> Extracted text

I guess the buzz this week is about Roger’s betrayal.  But I have to say, I’m not really surprised by the course of events.  More so than villain, I see Roger being hollowed out as pathetic.  Cooper’s critique was dead on – Lee Garner Jr. never took Roger seriously because he never took himself seriously.  And so Roger’s every action in this episode was performed out of fear and desperate self-preservation – revelations of the fact that he’s lost his game and he’s quickly becoming worthless.  Indeed, this worthlessness was heightened by the repeated reminders that while Cooper is old-school (I loved the formal introduction of Don to the staff!), he’s still helpful (why not go to a funeral to drum up business?).

I have to wonder what will happen to Roger now that he’s lost the only thing that made him worth keeping around (Lucky Strike) and, quite possibly the only thing he was sticking around for (Joan).  For now at least it seems he’ll be be going home to cuddle up his boring, mistake of a wife and hold on tight – quite literally – to his memories of the good days.

Amidst all the buzz of Roger’s betrayal, I’ve heard little regarding Don’s.  I found myself surprised that I was surprised he would cheat on Faye – of course he would!  When Faye cuddled into Don just like how Jane had cuddled into Roger, I had to know it was over…and then wonder how long this dead relationship would keep going.  The question for me is what moment in the episode it died – it seems obvious to say when Don and Meghan knocked boots, or even when Don asked Faye to compromise her ethics, but I think it was probably when she actually did compromise them.  I can’t imagine her being able to live with that decision in the long-run.  And I can’t imagine Don being able to resist asking her to do it again.

> Records shown
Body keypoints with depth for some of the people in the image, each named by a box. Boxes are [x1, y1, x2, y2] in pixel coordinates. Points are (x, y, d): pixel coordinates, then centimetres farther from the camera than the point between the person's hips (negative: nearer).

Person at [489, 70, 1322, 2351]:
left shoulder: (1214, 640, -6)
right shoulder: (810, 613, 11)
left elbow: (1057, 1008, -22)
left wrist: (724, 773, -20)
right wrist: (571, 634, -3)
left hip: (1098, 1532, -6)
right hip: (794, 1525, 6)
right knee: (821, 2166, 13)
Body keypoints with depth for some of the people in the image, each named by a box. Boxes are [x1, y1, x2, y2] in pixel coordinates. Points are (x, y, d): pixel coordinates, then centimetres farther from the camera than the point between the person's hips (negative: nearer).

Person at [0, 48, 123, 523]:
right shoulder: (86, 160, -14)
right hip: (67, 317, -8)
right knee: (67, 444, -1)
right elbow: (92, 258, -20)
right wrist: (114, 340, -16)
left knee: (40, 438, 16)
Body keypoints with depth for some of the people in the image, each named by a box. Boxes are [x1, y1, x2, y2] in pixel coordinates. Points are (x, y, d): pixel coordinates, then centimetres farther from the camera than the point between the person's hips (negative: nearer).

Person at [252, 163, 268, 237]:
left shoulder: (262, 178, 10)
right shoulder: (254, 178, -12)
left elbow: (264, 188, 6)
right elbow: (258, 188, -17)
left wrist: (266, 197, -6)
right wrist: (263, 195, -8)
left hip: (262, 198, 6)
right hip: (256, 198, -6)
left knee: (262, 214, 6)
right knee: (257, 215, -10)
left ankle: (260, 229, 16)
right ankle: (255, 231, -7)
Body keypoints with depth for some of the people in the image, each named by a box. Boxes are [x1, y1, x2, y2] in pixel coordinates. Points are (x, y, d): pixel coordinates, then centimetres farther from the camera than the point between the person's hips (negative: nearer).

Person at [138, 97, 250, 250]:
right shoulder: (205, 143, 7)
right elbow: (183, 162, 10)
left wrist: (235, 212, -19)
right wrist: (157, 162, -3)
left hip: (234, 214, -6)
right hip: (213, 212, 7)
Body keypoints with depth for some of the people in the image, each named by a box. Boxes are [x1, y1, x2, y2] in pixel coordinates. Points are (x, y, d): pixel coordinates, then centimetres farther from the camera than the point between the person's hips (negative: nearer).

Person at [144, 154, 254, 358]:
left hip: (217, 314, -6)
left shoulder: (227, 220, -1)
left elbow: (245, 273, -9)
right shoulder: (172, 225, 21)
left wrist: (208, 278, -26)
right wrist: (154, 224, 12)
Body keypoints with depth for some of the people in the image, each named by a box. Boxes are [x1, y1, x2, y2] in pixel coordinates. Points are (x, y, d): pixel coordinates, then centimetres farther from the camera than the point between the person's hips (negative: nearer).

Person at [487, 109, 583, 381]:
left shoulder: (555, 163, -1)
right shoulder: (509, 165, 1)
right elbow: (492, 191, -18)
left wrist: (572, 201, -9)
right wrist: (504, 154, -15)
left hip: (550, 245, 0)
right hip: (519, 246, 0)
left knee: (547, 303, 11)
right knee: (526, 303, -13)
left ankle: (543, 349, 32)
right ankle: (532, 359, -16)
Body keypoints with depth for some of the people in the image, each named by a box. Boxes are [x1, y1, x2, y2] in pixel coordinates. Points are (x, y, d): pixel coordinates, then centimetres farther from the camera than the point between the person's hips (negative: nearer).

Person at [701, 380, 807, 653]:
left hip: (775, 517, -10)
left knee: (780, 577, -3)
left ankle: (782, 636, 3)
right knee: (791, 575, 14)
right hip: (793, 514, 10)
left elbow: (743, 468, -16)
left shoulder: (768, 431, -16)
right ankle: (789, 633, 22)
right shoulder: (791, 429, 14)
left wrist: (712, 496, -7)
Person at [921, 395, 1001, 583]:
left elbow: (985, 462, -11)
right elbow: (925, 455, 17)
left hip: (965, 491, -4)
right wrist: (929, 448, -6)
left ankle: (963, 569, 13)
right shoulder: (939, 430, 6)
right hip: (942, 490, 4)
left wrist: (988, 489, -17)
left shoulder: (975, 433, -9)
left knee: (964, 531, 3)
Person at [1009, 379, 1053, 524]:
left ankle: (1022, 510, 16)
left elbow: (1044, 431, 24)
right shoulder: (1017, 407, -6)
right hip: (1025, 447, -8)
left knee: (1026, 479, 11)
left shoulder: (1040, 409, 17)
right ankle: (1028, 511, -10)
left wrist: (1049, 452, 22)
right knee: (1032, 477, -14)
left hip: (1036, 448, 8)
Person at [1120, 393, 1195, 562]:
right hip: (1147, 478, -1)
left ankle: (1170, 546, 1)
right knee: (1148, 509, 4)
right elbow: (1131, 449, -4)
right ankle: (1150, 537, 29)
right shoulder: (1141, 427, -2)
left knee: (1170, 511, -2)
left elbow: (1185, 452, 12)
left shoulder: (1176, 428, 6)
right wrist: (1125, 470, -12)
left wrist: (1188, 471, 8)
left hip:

> What to work on
Reproduce the stretch of the commentary on Roger and Don from "I have to wonder" through "the good days.", word for word.

> Task answer
I have to wonder what will happen to Roger now that he’s lost the only thing that made him worth keeping around (Lucky Strike) and, quite possibly the only thing he was sticking around for (Joan).  For now at least it seems he’ll be be going home to cuddle up his boring, mistake of a wife and hold on tight – quite literally – to his memories of the good days.